++++ Input material

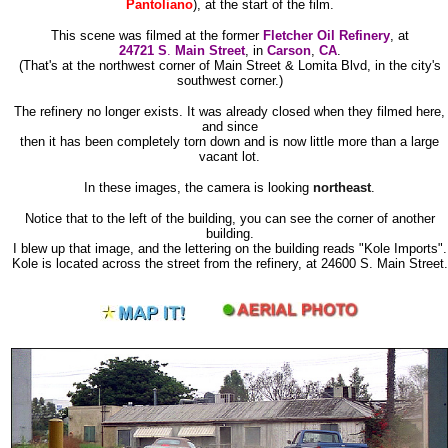
Pantoliano
), at the start of the film.
This scene was filmed at the former
Fletcher Oil Refinery
, at
24721 S
.
Main Street
, in
Carson
,
CA
.
(That's at the northwest corner of Main Street & Lomita Blvd, in the city's
southwest corner.)
The refinery no longer exists. It was already closed when they filmed here,
and since
then it has been completely torn down and is now little more than a large
vacant lot.
In these images, the camera is looking
northeast
.
Notice that to the left of the building, you can see the corner of another
building.
I blew up that image, and the lettering on the building reads "Kole Imports".
Kole is located across the street from the refinery, at 24600 S. Main Street.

++++++++

- Try it: Where images occur in the data above, leave them out and repeat everything else exactly.

- Exercise output:
Pantoliano
), at the start of the film.
This scene was filmed at the former
Fletcher Oil Refinery
, at
24721 S
.
Main Street
, in
Carson
,
CA
.
(That's at the northwest corner of Main Street & Lomita Blvd, in the city's
southwest corner.)
The refinery no longer exists. It was already closed when they filmed here,
and since
then it has been completely torn down and is now little more than a large
vacant lot.
In these images, the camera is looking
northeast
.
Notice that to the left of the building, you can see the corner of another
building.
I blew up that image, and the lettering on the building reads "Kole Imports".
Kole is located across the street from the refinery, at 24600 S. Main Street.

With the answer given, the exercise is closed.